La crisis de fe provocada en Europa y en general en el mundo desarrollado por lo que Benedicto XVI denominó la dictadura del relativismo, por un lado, y la insultante y creciente desigualdad entre ricos y pobres, por otro, apuntan a la conveniencia de un Papa que se haya enfrentado con ambos mundos, el del descreimiento y el de la desigualdad,  y que lo haya hecho con una fe evangélica de esa que mueve montañas, tal vez con la fe joven de Latinoamérica. Por si acaso, no pierdan de vista al cardenal hondureño Oscar Andrés Rodríguez Maradiaga.
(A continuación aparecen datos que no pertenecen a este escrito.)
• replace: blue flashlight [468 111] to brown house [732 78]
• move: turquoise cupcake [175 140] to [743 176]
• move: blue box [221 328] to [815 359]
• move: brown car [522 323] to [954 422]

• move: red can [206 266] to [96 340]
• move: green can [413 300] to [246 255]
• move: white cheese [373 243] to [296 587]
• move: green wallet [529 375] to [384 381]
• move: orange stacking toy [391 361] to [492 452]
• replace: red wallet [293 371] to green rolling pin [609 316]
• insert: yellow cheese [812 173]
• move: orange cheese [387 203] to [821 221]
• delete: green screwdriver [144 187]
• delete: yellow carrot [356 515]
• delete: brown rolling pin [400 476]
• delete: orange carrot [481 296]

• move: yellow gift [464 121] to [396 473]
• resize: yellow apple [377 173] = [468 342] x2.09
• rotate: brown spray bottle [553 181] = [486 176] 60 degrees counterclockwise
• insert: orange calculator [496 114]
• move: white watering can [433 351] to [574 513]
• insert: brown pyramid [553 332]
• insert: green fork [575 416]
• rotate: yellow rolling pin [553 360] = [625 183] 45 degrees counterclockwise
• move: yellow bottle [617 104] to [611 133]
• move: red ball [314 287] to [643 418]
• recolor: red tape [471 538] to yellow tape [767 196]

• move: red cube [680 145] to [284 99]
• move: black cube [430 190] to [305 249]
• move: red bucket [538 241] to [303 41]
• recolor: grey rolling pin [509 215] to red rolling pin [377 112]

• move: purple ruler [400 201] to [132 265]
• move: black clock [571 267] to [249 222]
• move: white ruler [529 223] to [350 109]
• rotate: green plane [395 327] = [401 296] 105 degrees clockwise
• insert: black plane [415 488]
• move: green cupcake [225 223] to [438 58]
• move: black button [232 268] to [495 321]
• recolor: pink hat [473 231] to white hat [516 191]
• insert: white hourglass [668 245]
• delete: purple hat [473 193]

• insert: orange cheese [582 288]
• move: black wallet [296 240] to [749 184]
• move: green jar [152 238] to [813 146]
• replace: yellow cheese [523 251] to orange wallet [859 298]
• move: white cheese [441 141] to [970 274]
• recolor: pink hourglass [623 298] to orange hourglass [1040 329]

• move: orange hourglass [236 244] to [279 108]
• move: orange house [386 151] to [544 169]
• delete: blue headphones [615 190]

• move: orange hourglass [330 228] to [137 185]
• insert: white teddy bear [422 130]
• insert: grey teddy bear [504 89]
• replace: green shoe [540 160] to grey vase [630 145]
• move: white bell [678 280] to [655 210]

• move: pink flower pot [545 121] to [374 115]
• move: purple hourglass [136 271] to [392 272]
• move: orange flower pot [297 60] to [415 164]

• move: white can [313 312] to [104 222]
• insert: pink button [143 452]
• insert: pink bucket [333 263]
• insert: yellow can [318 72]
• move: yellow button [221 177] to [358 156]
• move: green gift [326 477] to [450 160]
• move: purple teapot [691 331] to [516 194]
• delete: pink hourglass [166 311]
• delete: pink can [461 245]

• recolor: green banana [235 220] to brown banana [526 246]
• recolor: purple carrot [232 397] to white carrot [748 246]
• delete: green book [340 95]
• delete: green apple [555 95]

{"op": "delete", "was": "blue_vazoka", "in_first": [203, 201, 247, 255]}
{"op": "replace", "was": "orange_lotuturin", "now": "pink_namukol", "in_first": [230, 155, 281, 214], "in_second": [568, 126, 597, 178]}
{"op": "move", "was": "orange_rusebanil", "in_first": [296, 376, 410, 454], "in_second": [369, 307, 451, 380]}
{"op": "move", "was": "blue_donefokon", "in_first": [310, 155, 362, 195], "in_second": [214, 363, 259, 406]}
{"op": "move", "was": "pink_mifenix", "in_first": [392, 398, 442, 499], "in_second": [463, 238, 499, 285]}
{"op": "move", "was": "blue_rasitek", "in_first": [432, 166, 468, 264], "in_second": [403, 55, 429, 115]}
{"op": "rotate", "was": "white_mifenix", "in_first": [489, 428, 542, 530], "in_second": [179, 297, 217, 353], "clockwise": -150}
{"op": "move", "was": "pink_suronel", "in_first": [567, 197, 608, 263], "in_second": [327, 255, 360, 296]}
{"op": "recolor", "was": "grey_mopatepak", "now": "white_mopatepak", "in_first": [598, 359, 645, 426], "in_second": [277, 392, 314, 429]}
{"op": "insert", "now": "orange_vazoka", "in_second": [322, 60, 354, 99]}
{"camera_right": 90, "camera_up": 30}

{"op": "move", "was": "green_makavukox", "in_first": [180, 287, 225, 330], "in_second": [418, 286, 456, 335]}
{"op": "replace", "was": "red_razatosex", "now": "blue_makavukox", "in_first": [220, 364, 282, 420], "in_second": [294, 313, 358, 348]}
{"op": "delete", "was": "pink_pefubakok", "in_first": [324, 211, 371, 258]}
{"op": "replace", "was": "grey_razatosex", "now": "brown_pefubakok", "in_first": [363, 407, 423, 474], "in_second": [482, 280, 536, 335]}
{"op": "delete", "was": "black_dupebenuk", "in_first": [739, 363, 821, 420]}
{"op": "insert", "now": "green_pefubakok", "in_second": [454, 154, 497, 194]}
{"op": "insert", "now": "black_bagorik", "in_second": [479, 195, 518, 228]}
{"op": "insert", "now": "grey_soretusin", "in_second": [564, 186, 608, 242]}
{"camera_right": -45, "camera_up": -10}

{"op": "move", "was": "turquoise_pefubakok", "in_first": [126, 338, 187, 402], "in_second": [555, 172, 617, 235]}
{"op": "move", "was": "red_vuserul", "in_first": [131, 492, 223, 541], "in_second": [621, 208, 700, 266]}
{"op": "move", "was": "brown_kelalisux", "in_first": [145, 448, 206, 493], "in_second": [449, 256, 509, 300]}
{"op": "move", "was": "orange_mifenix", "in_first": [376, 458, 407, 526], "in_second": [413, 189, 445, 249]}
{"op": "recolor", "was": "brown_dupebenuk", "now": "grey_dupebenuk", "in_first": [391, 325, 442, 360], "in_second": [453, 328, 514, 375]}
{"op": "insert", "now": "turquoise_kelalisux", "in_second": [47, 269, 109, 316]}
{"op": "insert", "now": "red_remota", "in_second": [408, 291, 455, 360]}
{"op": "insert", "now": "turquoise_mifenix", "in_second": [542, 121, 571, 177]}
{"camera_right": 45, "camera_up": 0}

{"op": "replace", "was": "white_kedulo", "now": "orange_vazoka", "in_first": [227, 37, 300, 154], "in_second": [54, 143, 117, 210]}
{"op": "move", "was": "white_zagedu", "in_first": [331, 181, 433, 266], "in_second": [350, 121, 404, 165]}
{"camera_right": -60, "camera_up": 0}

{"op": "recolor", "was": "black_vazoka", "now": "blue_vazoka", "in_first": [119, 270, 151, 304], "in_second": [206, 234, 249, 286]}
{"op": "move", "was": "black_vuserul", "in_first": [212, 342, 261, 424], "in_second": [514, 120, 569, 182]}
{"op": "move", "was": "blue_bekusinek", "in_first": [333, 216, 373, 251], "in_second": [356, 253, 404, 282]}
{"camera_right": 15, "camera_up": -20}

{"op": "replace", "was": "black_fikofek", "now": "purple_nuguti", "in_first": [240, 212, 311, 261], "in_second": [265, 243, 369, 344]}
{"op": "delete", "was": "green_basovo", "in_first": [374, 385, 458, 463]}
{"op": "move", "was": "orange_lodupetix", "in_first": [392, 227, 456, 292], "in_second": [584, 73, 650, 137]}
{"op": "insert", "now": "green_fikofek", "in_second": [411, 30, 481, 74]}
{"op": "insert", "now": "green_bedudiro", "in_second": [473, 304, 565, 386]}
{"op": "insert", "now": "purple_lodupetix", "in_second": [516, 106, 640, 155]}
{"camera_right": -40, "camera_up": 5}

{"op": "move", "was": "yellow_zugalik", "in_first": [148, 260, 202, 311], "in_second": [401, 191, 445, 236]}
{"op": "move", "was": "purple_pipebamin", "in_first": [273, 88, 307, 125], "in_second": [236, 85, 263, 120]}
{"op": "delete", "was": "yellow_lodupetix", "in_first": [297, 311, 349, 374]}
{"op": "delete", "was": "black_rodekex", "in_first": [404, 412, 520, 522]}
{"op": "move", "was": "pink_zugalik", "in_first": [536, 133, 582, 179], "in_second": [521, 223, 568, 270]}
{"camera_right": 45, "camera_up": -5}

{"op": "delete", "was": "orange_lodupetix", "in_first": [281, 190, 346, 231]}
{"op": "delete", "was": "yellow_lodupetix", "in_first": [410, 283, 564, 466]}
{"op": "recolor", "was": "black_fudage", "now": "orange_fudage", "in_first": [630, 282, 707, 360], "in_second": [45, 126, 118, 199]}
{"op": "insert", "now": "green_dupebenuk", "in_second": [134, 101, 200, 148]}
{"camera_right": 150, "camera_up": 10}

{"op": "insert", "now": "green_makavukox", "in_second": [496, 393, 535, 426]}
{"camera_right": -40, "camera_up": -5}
Salesiano de formación, procede de una Iglesia pobre y marginada pero joven y llena de fe. Con setenta años es un hombre de hoy que habla seis idiomas y que, además de músico, es piloto aeronáutico, teólogo y psicólogo. Ha sido un luchador destacado contra la pobreza y la corrupción y se le reconoce una gran habilidad en conjugar modernidad y tradición sin dejar de llamar a las cosas por su nombre. Ha protagonizado campañas en defensa de los derechos humanos en Latinoamérica y por la condonación de la deuda de los países pobres y ha participado activamente en negociaciones de paz con grupos disidentes.
No sé si esto que voy a añadir por último será un mérito para el papable, pero a mí me recuerda mucho a Kiril Lakota, aquel Papa que interpretó Anthony Quinn en Las sandalias del Pescador. Si no la han visto aún, este es el momento.
Por cierto, el lema de su escudo cardenalicio es “Mihi vivere Christus est”. Y esto, lectores míos, tal vez sea el resumen de todo.